O eso se repetía hasta el cansancio cuando caía la noche y los fantasmas de sus acciones la aprisionaban. Había escuchado la noticia, aquella que corría por el pueblo de boca en boca, Xavier Cima había pedido la mano de la joven Arrimadas y Ernesto, con gusto, se la había concedido, en unos días se iba a celebrar por todo lo alto en la residencia de los Arrimadas una fiesta en honor a los recién prometidos y muy pronto esposos. Xavier, el hombre al que Inés detesta, el hombre que la mira como si fuese un objeto y que solo ansía poseerla, no amarla como ella se merece, el mismo hombre por cuya mano tantos habían sucumbido en la desgracia, él la iba a tener, iba a desposarse con la mujer a la que amaba y solo de pensarlo le hervían las entrañas.

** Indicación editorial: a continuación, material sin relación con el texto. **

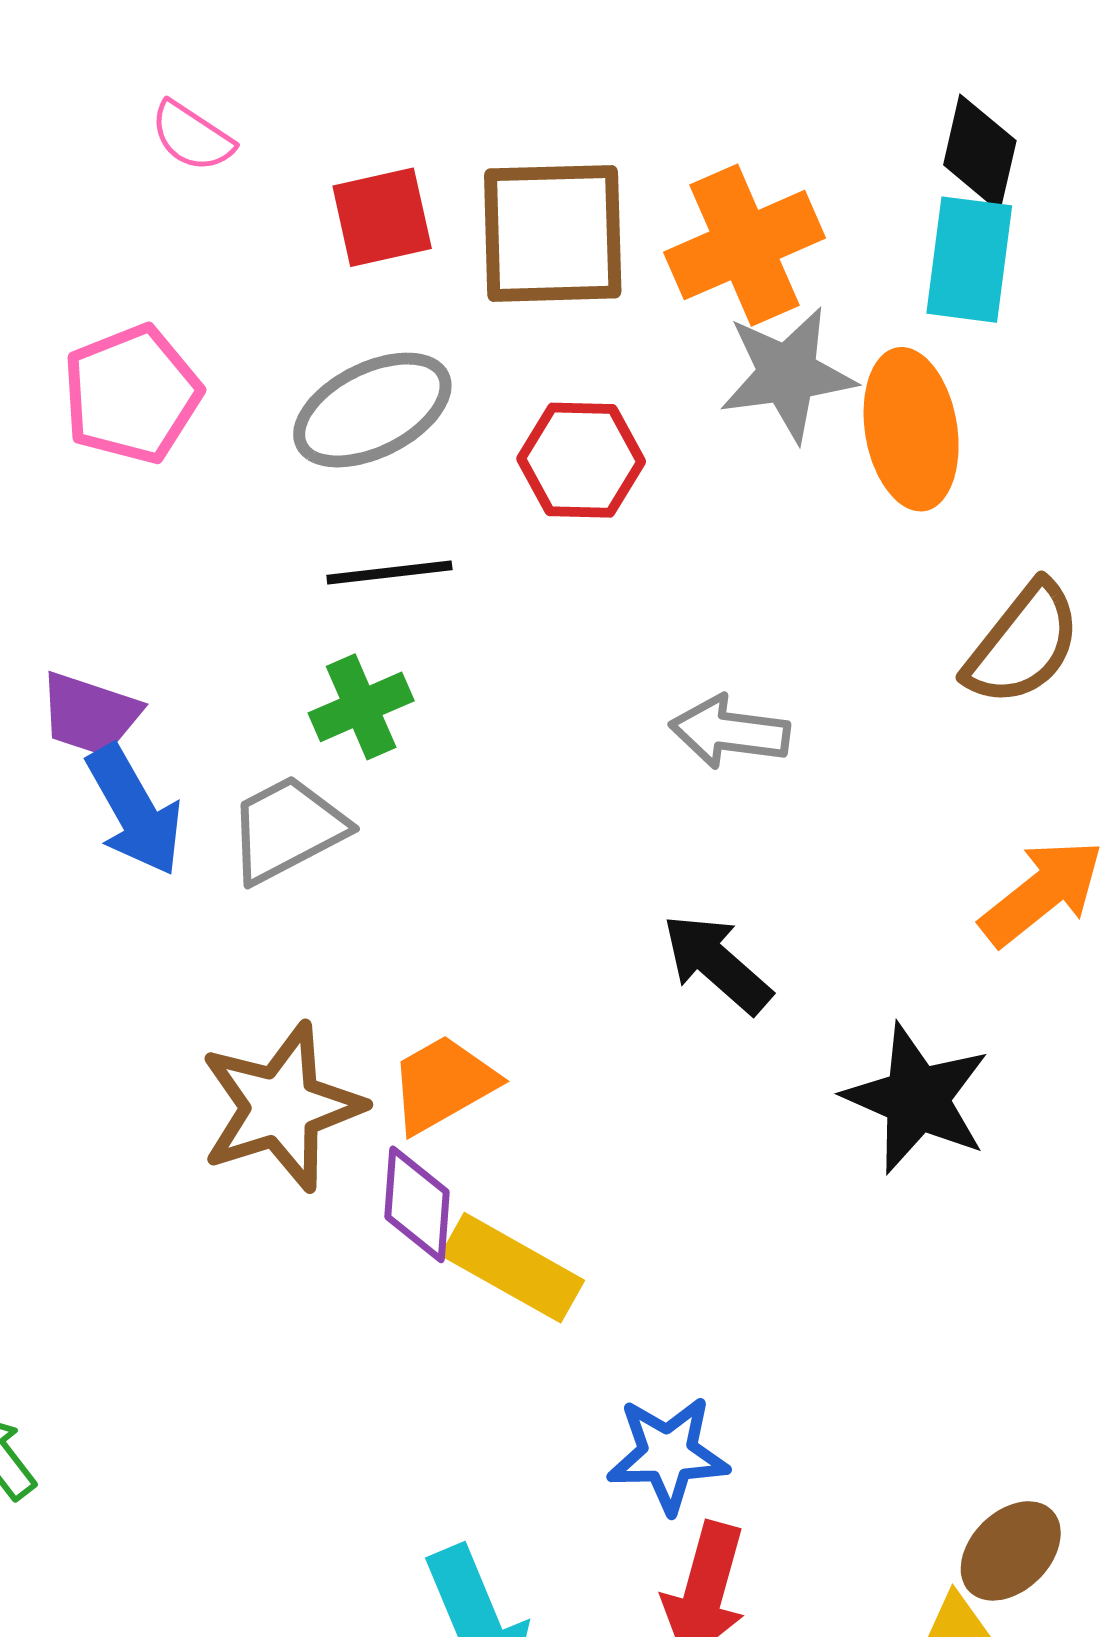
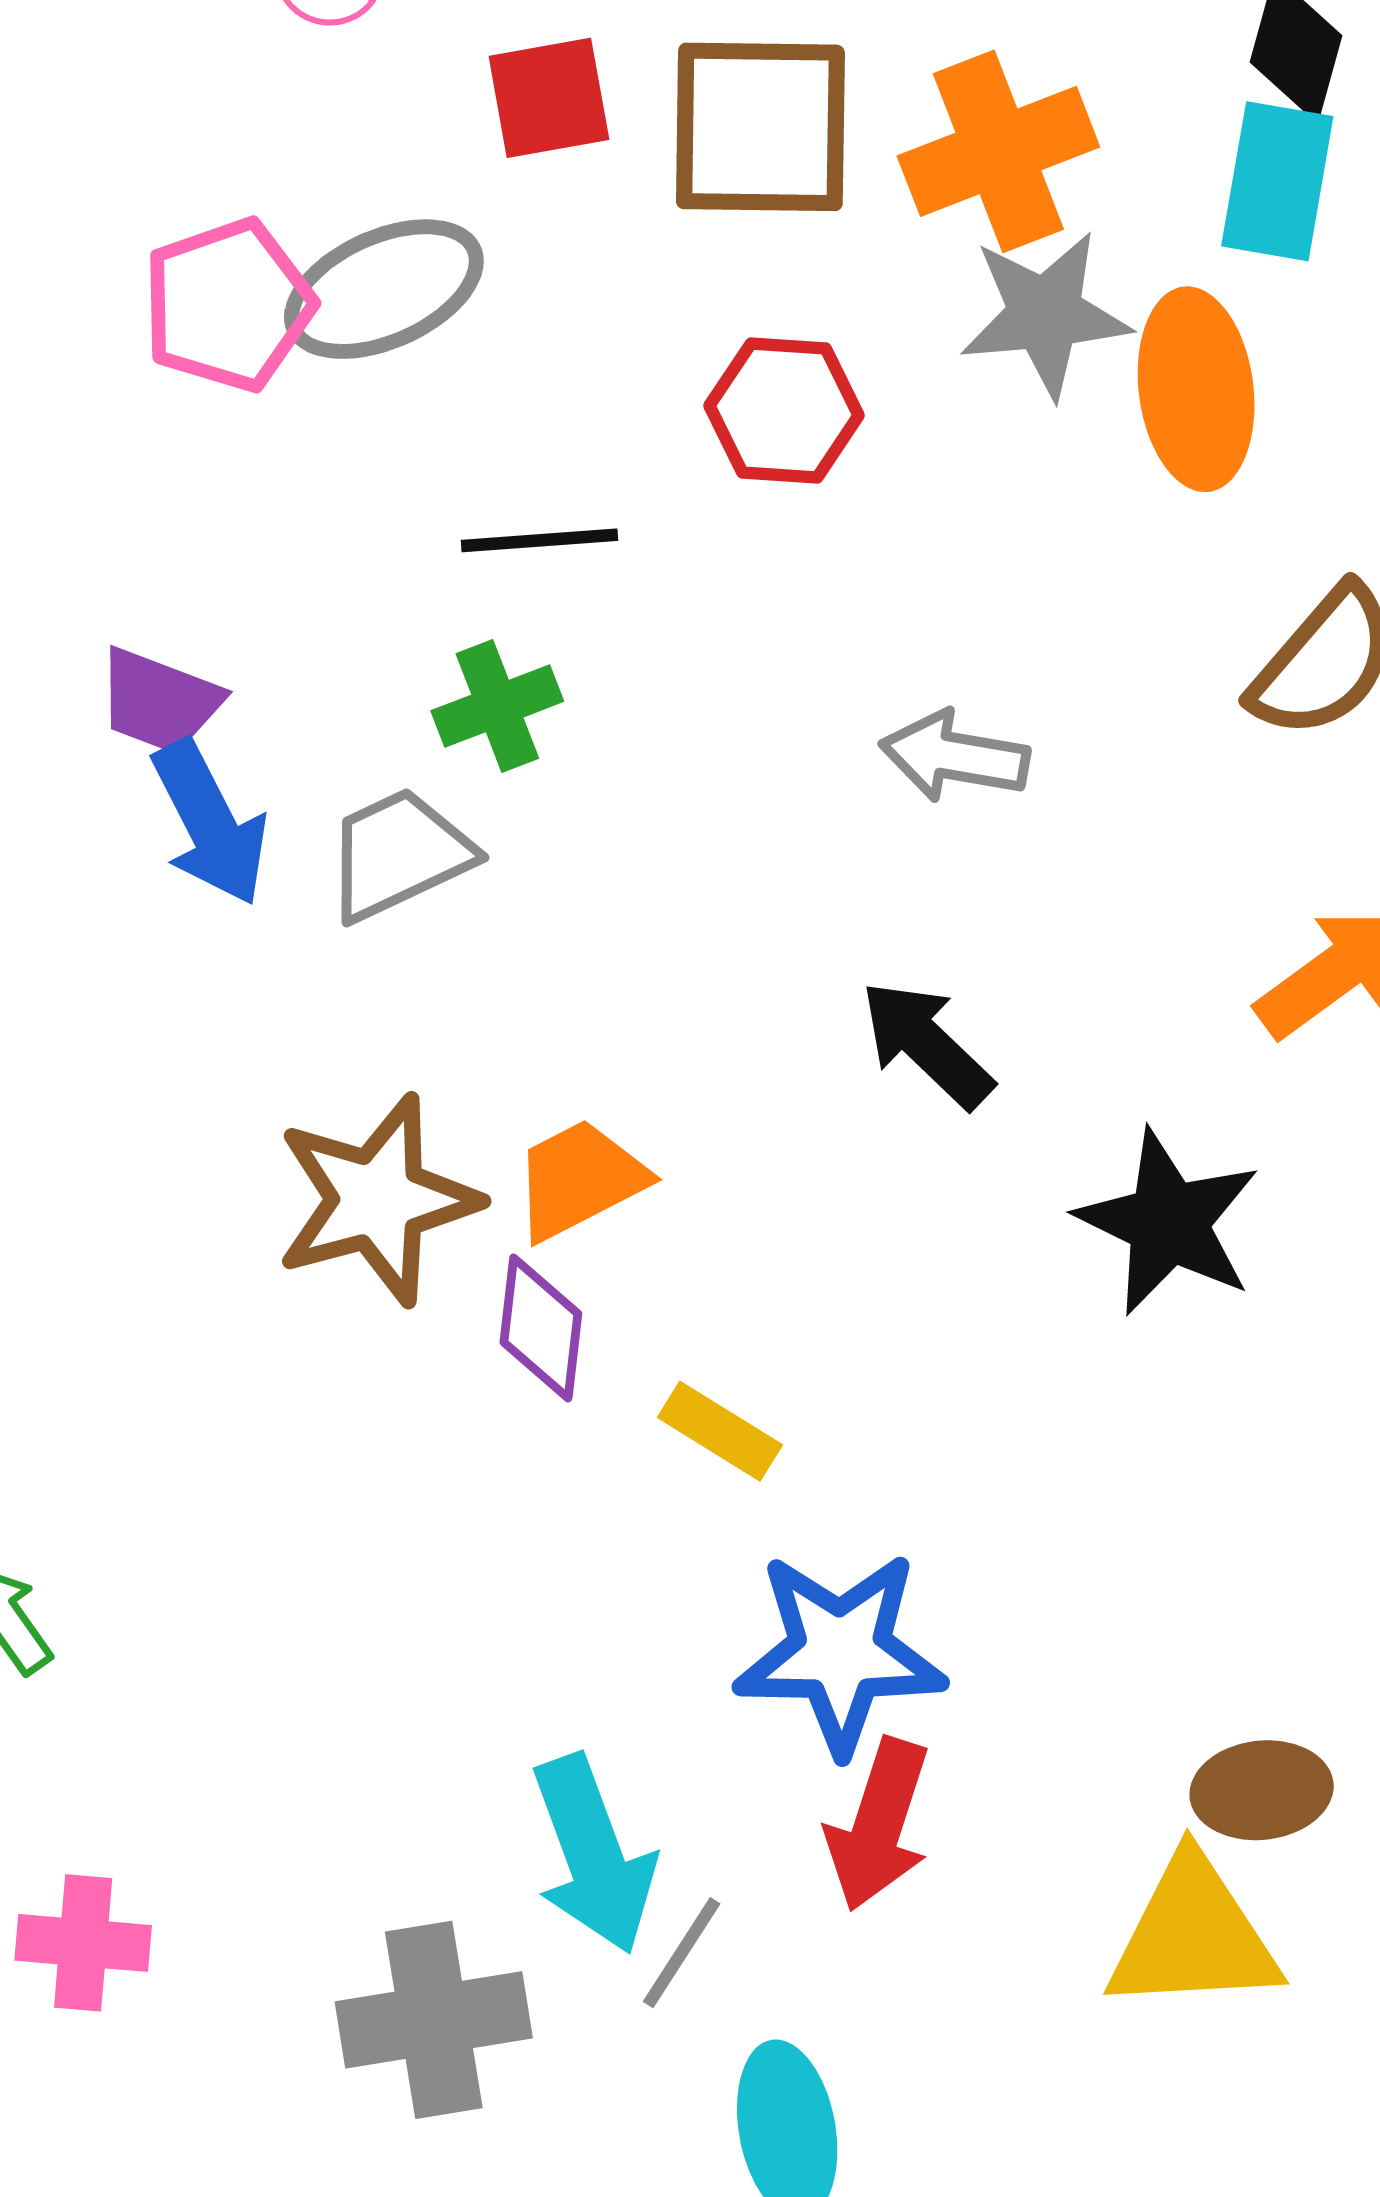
gray ellipse: (372, 410) -> (384, 289), moved
yellow rectangle: (512, 1268) -> (720, 1431), moved, size x0.7
blue star: (668, 1455) -> (840, 1652), size x1.4
brown ellipse: (1011, 1551) -> (1262, 1790), turned 36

Llegó la mañana, y ese anochecer sería el gran día, el principio del fin, la noche traía consigo la desgracia de saber a Inés prometida con un bandido, con un hombre despreciable y ella no podía hacer nada para evitarlo.

No sabía cómo ocupar su tiempo para no destruir por su rabia todos los objetos que se encontraban a su paso, por su mente pasó la desquiciada idea de convertir su preciado manzano en astillas, mas tal afrenta contra el árbol no calmaría el ardor de su alma, los celos, la rabia, la locura cada vez más intensa que se apoderaba de su ser al imaginar los suaves labios de Inés mancillados por un hombre que no merece ni besar el suelo por donde pisa.